Challenge 1 => Quote the full listing of entries tagged by taxonomic rank below, line for line, and omit the pictures.

Google Product Forums

Re: Google indexing Strange URLs - URLs with strange Parameters being indexed // ?referer= // ?ref= ::: Auto-Response :::

Autocrat Aug 2, 2010 12:19 PM
Posted in group: Webmaster Central

Categories: Crawling, indexing & ranking :

[Apologies for the Split Posting - G has a stupid Character limit!]



=======   It's causing 404s!   =======

It means that your site shows the correct response for URLs that do Not exist.

No need to worry/stress or panic over that.
404's are not going to make you suffer or get you penalised.
It jsut means G has found a link (or some links) with incorrect paths/parameters,
and isn't getting a "found" response (which it shouldn't - as that URL doesn't actually do anything).


=======   It's doesn't give a 404?   =======

Well - we cover that in a minute (Duplication).

Basically - if you are Not returning a 404 response,
then you are liekly showing the same content as the "normal" part of that URL,
or showing it some other pages content (sending a 302 redirect etc.).

You should ensure that your server/script/site sends the correct 404 response for URLs that do Not exist!


=======   But it doesn't exist!   =======

Okay ... Parameters are not the same as Paths (FilePath).
Paths are like the folder/directory structure of your site,
   /this/that/theother
is a Path. (You can also tack on a file too (FilePath),
   /this/that/theother/somefile.
html

Where as what you are seeing is a Paramter and Value pairing;
   ?this=that

Parameters are used by Scripts as a method of passing data and deciding what to do/show, what to get from a DataBase etc.

[Data records]
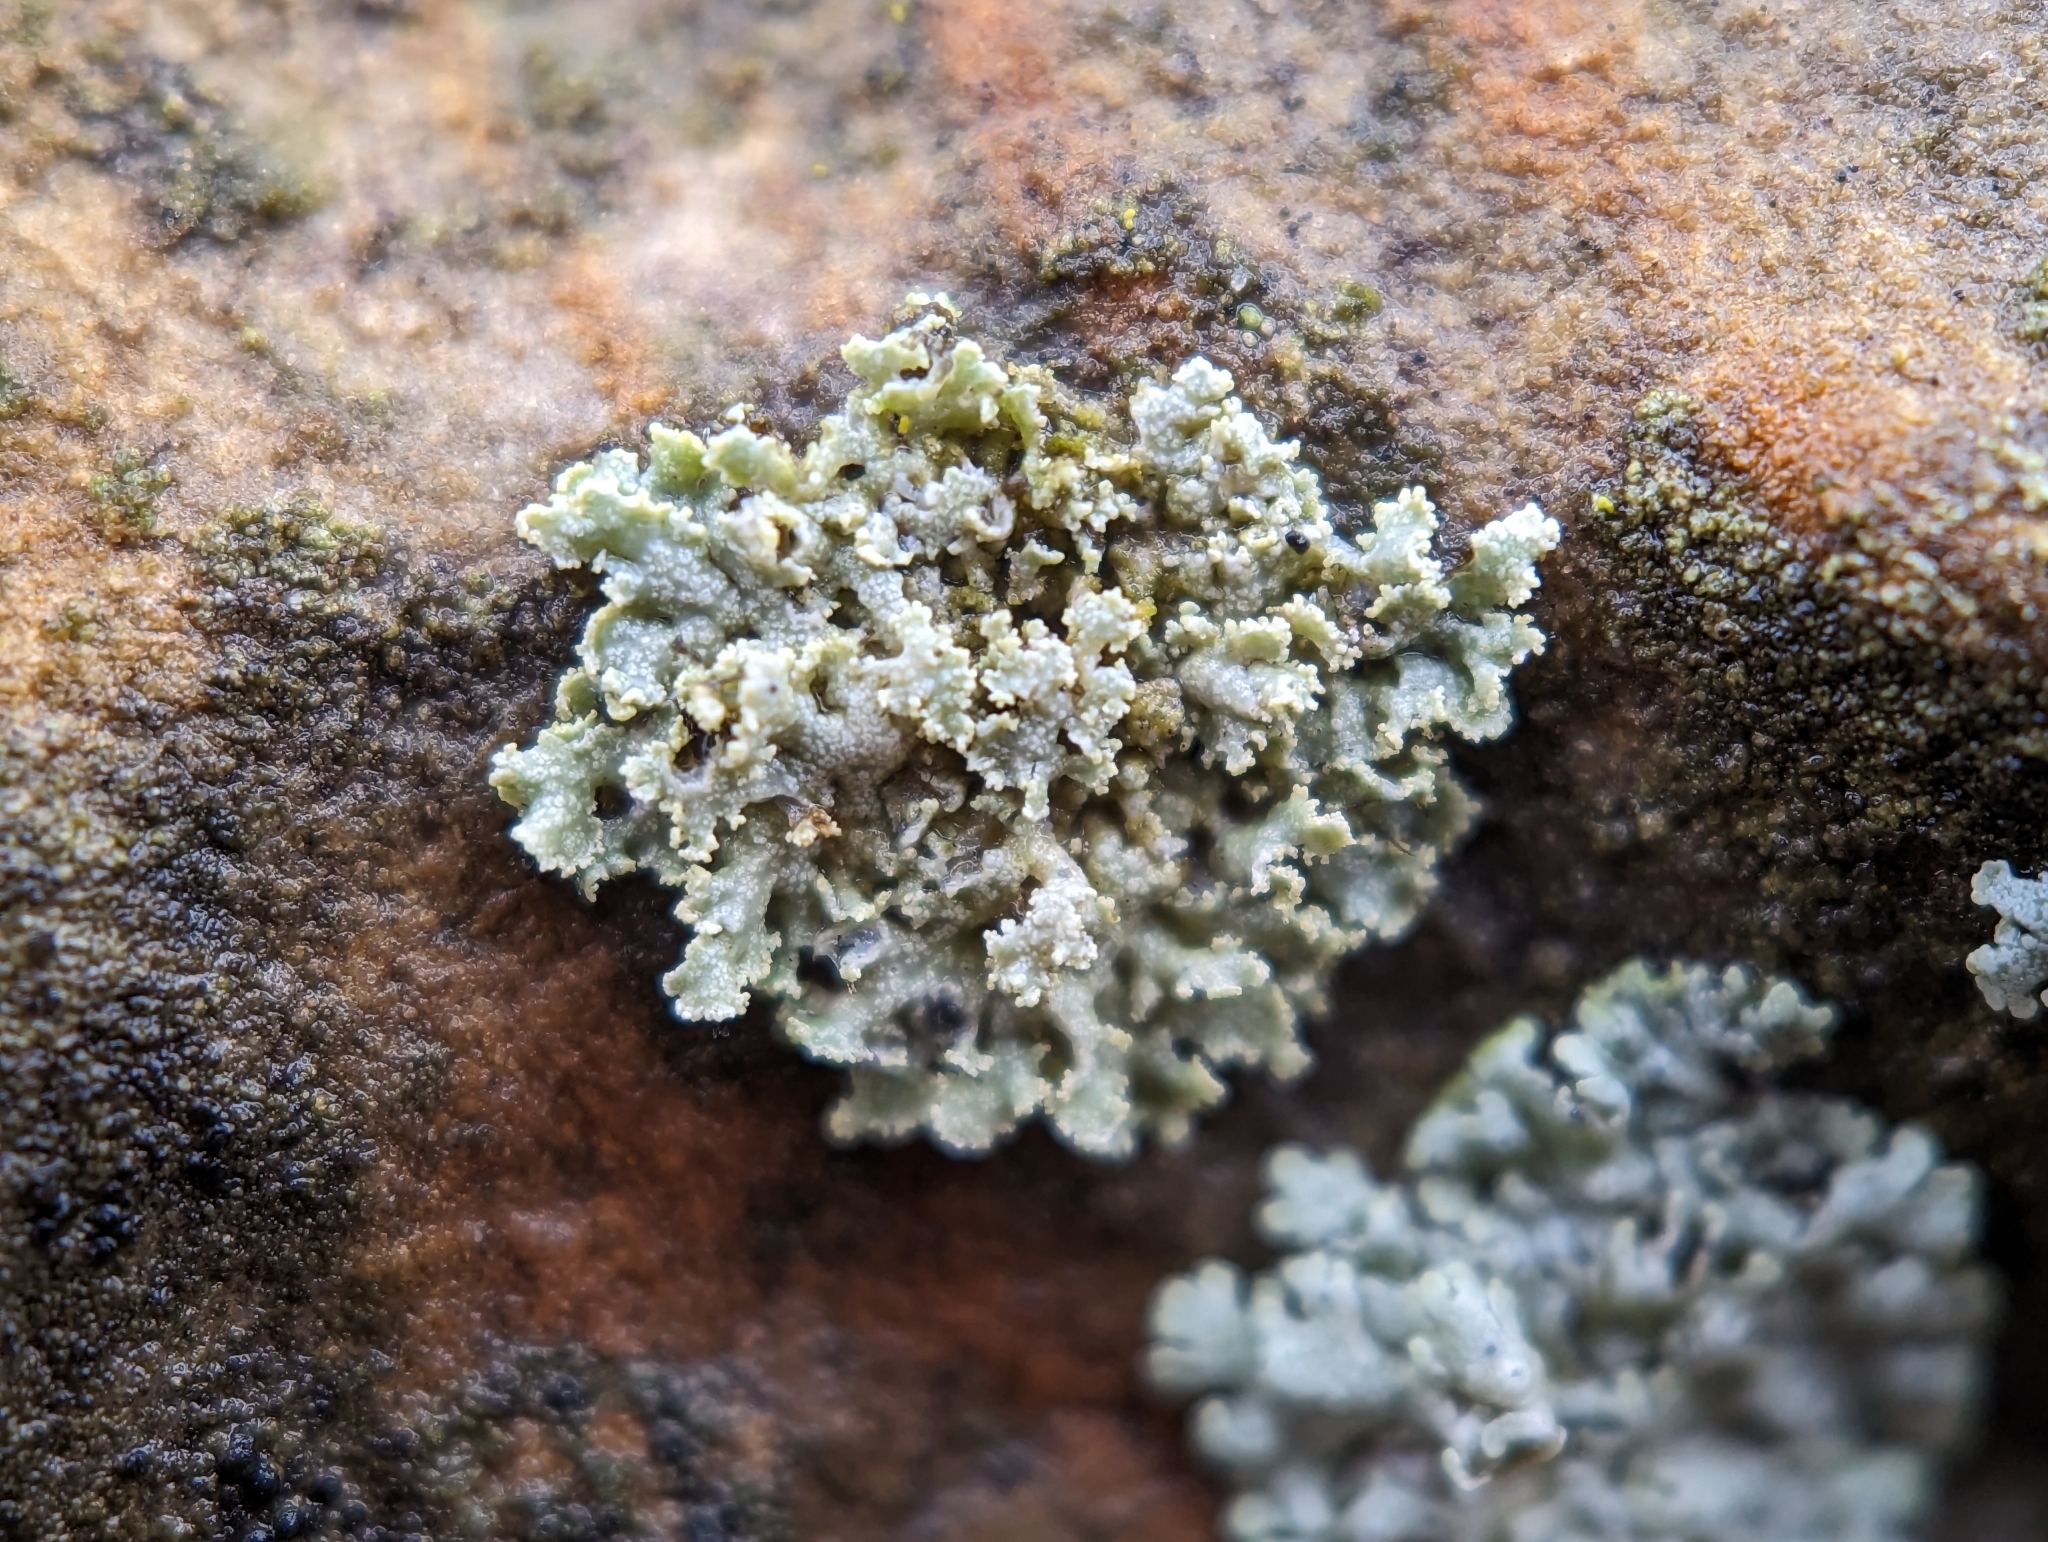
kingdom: Fungi
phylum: Ascomycota
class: Lecanoromycetes
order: Caliciales
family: Physciaceae
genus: Physcia
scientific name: Physcia millegrana
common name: Rosette lichen
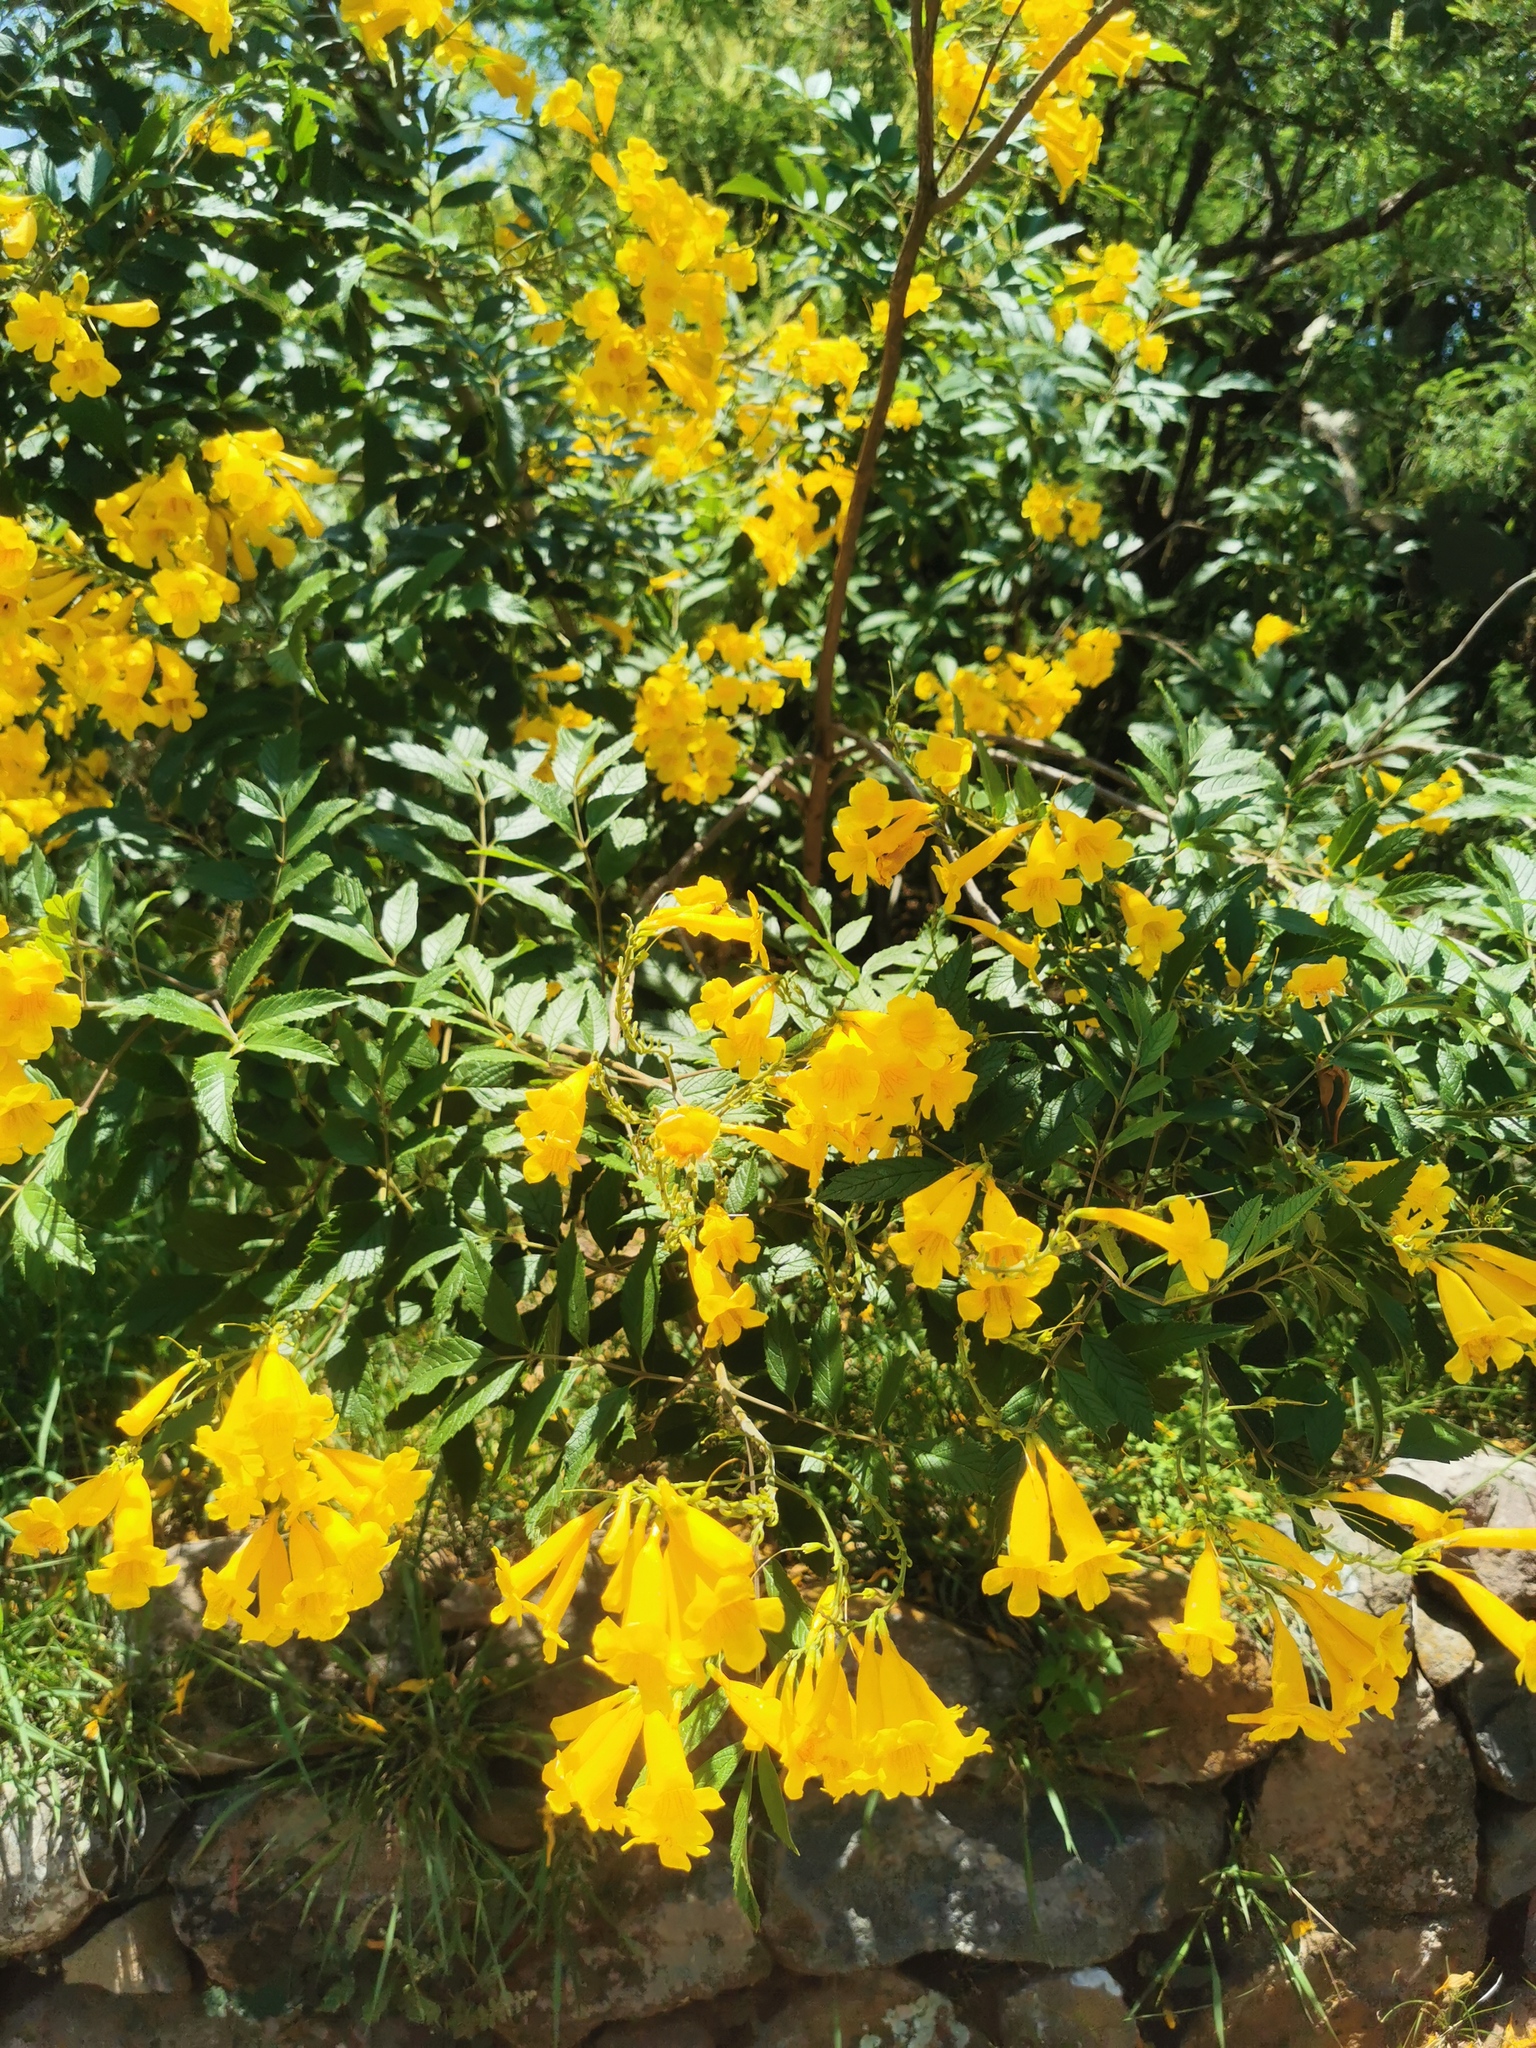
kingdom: Plantae
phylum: Tracheophyta
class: Magnoliopsida
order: Lamiales
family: Bignoniaceae
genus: Tecoma
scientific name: Tecoma stans
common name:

Challenge 2 => Print the stretch of the forum post about strange indexed URLs from "No need to worry/stress" through "a minute (Duplication).", word for word.

Worked answer 1 =>
kingdom: Fungi
phylum: Ascomycota
class: Lecanoromycetes
order: Caliciales
family: Physciaceae
genus: Physcia
scientific name: Physcia millegrana
common name: Rosette lichen
kingdom: Plantae
phylum: Tracheophyta
class: Magnoliopsida
order: Lamiales
family: Bignoniaceae
genus: Tecoma
scientific name: Tecoma stans
common name:

Worked answer 2 =>
No need to worry/stress or panic over that.
404's are not going to make you suffer or get you penalised.
It jsut means G has found a link (or some links) with incorrect paths/parameters,
and isn't getting a "found" response (which it shouldn't - as that URL doesn't actually do anything).


=======   It's doesn't give a 404?   =======

Well - we cover that in a minute (Duplication).